HP-UX Floating-Point Guide

Chapter 3 83
Factors that Affect the Results of Floating-Point Computations
Floating-Point Coding Practices that Affect Application Results
Floating-Point Coding Practices that
Affect Application Results
The most common types of floating-point “bugs” reported to
Hewlett-Packard are not bugs at all, but rather a class of programming
mistakes. These types of mistakes usually stem from one of the following
invalid assumptions:
It is invalid to assume that an arithmetic expression in a computer
language produces an exactly representable result and that all of the
digits in a floating-point value are always meaningful. The fact that
an application prints out 25 decimal digits of a result does not mean
that the value printed actually has 25 significant digits. Many of the
rightmost digits printed may be meaningless. Values may lose
precision in the course of computation, and you must be alert for the
kinds of operations that can cause precision loss.
The significance limitations of the system are immutable.
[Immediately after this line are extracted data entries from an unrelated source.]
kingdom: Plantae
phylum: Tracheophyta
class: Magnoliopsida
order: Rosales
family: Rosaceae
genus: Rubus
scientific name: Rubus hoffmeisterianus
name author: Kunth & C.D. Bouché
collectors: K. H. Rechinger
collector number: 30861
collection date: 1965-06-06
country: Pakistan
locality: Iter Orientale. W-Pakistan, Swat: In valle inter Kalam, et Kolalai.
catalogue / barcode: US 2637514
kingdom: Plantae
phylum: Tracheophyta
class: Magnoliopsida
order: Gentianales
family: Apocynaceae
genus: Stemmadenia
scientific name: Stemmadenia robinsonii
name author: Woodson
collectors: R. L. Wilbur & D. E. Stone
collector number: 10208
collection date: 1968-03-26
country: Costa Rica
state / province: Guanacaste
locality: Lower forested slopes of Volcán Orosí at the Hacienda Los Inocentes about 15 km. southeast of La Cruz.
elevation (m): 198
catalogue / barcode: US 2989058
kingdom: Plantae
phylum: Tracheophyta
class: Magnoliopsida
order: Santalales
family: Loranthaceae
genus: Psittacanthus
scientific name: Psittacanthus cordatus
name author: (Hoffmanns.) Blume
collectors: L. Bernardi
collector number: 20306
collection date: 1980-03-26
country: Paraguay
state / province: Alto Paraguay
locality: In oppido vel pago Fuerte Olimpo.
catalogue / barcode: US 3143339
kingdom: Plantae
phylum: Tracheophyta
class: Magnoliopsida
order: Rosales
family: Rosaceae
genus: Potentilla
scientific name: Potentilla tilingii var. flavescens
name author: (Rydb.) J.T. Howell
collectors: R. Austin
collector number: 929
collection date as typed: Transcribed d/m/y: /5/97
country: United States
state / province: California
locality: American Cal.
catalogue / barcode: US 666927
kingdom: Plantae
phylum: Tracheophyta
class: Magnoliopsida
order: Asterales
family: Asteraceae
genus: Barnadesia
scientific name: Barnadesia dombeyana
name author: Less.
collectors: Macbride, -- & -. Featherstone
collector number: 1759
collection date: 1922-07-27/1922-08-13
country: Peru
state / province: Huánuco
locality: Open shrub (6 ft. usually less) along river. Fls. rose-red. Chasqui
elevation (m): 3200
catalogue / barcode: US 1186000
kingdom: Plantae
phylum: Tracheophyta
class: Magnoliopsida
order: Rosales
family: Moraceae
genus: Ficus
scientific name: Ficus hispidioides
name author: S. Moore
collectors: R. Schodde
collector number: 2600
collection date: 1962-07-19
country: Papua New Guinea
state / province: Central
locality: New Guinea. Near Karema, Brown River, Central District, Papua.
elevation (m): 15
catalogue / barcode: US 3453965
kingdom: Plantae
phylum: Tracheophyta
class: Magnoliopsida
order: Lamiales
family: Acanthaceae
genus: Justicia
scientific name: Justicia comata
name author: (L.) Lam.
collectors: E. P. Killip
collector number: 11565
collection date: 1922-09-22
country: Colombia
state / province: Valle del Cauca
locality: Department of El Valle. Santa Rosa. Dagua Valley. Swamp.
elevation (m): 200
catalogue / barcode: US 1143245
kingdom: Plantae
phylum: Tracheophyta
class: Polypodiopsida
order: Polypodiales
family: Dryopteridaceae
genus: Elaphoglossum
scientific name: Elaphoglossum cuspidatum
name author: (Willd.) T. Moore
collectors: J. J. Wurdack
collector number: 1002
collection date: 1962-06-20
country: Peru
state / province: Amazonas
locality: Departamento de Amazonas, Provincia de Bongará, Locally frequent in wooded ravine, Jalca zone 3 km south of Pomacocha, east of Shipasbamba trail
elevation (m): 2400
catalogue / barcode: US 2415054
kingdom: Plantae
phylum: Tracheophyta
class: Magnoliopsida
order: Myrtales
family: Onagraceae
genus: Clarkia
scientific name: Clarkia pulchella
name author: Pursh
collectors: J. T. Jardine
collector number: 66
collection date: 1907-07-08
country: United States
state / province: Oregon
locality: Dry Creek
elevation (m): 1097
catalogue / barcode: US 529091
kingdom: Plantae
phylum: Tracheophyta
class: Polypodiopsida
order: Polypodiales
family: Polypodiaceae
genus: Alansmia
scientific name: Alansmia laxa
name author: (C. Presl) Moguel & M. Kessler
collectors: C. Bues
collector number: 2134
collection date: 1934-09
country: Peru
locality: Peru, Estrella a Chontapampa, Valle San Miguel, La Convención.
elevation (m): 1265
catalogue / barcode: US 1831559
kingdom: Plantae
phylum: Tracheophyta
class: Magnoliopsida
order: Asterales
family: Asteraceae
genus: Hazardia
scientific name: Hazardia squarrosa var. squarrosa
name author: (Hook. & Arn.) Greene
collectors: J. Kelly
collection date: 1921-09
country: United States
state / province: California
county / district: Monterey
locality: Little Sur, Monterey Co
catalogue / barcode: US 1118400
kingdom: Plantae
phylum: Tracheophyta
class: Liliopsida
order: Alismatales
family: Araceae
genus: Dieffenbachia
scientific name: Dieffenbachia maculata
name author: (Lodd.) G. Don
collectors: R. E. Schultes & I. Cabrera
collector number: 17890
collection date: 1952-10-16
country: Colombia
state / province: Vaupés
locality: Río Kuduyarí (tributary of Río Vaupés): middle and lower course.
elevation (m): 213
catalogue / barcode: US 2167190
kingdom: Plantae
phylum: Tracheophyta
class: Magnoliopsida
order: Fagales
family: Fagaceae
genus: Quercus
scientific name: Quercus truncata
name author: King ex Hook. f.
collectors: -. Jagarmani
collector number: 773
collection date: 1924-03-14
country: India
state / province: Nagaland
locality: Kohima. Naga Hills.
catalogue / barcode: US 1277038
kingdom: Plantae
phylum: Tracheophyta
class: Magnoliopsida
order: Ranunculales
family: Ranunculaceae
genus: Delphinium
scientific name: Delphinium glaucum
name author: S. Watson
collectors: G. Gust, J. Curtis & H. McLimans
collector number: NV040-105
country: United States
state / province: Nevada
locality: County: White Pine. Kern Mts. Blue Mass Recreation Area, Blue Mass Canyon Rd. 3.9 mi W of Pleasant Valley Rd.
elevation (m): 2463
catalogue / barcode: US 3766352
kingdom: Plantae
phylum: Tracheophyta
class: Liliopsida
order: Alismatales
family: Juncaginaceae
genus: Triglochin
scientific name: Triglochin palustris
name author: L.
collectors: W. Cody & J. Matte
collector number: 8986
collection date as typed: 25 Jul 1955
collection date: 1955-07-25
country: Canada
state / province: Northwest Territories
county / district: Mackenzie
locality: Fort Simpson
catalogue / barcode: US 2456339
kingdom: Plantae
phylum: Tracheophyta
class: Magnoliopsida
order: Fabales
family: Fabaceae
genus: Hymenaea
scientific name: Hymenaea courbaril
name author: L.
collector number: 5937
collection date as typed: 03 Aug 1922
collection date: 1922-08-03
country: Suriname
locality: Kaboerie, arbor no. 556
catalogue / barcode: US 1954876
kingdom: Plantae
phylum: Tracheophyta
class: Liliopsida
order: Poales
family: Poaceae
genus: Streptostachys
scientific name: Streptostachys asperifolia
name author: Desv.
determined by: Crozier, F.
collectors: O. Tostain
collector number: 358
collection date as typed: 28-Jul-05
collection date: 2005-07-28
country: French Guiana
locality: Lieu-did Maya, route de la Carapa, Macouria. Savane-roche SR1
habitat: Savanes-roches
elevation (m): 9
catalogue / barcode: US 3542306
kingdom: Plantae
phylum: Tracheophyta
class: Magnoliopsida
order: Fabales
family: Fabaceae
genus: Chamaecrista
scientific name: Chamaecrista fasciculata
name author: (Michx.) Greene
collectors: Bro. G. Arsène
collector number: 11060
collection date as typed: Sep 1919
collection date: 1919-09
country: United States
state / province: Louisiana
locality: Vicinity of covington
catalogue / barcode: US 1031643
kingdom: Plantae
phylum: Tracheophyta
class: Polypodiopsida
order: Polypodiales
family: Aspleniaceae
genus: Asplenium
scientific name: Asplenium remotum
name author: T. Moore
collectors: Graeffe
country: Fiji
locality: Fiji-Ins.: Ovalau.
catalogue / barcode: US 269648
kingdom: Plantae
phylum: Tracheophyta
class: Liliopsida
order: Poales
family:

Entering a
datum of 3.14159265358979323846 for pi is no better than entering
3.1415926535897932 (in double-precision). In fact, the former may be
worse, because it might beguile a programmer into thinking that the
system accepted all 21 digits, when in reality it accepted only 17 (9 in
single-precision).
It is invalid to assume that an arithmetic expression in a computer
language will abide by all algebraic rules, including the associative
and distributive laws. You cannot make this assumption unless you
have made a thorough analysis of the code to determine that
rounding errors and other sources of inaccuracy will not invalidate
the rules.
Sometimes the source of an erroneous result is related to a particular
optimization generated by the compiler. This kind of problem can be
particularly hard to solve, because it may disappear when you compile
the program with a debugging option in order to debug it. See “Compiler
Behavior and Compiler Version” on page 78 for a discussion of the effects
of compiler optimization on floating-point results.